Did you know some 2 billion people celebrate the Lunar New Year? The start of the holiday coincides with the date of the new moon in Asia, which is Sunday, Jan. 22.

Each year on the lunar calendar is represented by one of 12 animals — on a 12-year cycle — and 2023 is the Year of the Rabbit. In Chinese culture, people born in a rabbit year (1927, 1939, 1951, 1963, 1975, 1987, 1999, or 2011) are said to be caring, attentive to details, and good at making friends — and they’re predicted to have a year of excitement, prosperity, and surprises ahead.
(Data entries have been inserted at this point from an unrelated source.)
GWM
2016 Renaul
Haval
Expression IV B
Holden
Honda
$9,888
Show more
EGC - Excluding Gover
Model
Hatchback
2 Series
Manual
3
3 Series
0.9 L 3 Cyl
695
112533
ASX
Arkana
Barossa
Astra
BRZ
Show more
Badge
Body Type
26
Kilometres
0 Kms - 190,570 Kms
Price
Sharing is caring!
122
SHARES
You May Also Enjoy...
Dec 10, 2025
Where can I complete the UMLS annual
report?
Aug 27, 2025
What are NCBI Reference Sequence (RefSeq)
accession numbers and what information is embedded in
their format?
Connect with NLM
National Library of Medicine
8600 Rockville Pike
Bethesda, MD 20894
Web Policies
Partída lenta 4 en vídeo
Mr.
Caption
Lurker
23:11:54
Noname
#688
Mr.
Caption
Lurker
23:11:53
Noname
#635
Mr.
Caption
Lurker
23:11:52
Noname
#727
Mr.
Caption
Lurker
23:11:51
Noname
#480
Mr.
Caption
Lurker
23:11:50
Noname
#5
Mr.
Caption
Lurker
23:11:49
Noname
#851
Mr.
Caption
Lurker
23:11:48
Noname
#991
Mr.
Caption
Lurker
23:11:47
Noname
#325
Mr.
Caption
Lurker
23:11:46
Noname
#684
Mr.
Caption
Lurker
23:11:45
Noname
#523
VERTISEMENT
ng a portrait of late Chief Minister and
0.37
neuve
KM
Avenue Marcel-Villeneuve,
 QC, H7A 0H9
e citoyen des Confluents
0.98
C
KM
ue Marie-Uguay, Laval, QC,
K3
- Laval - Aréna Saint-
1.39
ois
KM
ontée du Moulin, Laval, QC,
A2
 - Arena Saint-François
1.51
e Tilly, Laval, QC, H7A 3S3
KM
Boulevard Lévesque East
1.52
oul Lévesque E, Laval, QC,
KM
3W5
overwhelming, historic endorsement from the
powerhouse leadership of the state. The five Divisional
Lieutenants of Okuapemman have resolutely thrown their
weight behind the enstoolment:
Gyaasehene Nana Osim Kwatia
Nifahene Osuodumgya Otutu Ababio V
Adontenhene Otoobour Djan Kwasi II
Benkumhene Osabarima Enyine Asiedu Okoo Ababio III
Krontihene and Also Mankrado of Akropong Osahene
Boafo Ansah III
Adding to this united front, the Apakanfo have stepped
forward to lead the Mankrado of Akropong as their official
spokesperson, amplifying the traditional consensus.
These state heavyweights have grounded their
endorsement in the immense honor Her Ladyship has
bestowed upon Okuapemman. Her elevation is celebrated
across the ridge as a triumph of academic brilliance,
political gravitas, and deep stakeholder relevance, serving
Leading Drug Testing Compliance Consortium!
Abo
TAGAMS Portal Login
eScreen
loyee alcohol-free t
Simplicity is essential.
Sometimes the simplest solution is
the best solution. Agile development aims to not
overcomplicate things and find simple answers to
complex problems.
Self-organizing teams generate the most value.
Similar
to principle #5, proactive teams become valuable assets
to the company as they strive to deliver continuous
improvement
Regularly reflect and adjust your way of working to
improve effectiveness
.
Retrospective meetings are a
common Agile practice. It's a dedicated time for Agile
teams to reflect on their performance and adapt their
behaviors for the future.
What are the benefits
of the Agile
This Lunar New Year, Madisonians are invited to celebrate the occasion with the Zhong Yi Kung Fu Association (ZYKFA). Since 1995, ZYKFA has been helping businesses, schools and community groups celebrate the Lunar New Year and learn traditional Chinese martial arts.

Lion Dances

Throughout the next couple of weeks, the organization will be performing Lion Dances around the 608 in honor of the holiday. Lion Dances are often performed to bring good luck to spectators, restaurants, and other businesses.

Under each lion costume, there are two members of the dance troupe — one controlling the head and one controlling the body — who theatrically operate the costume while red envelopes are “fed” to them by spectators.

These red envelopes contain monetary offerings for the lions who will, in turn, bless the people and/or businesses to ensure good fortune in the coming year.

Where to watch

While ZYKFA is performing multiple Lion Dances this season, we suggest checking out their State Street event on Sunday, Feb. 5 at 12 p.m.

In addition to the dancing, ZYKFA will also be blessing a few State Street storefronts at this event. Head over to Peace Park where you’ll have a front-row seat to the celebratory occasion.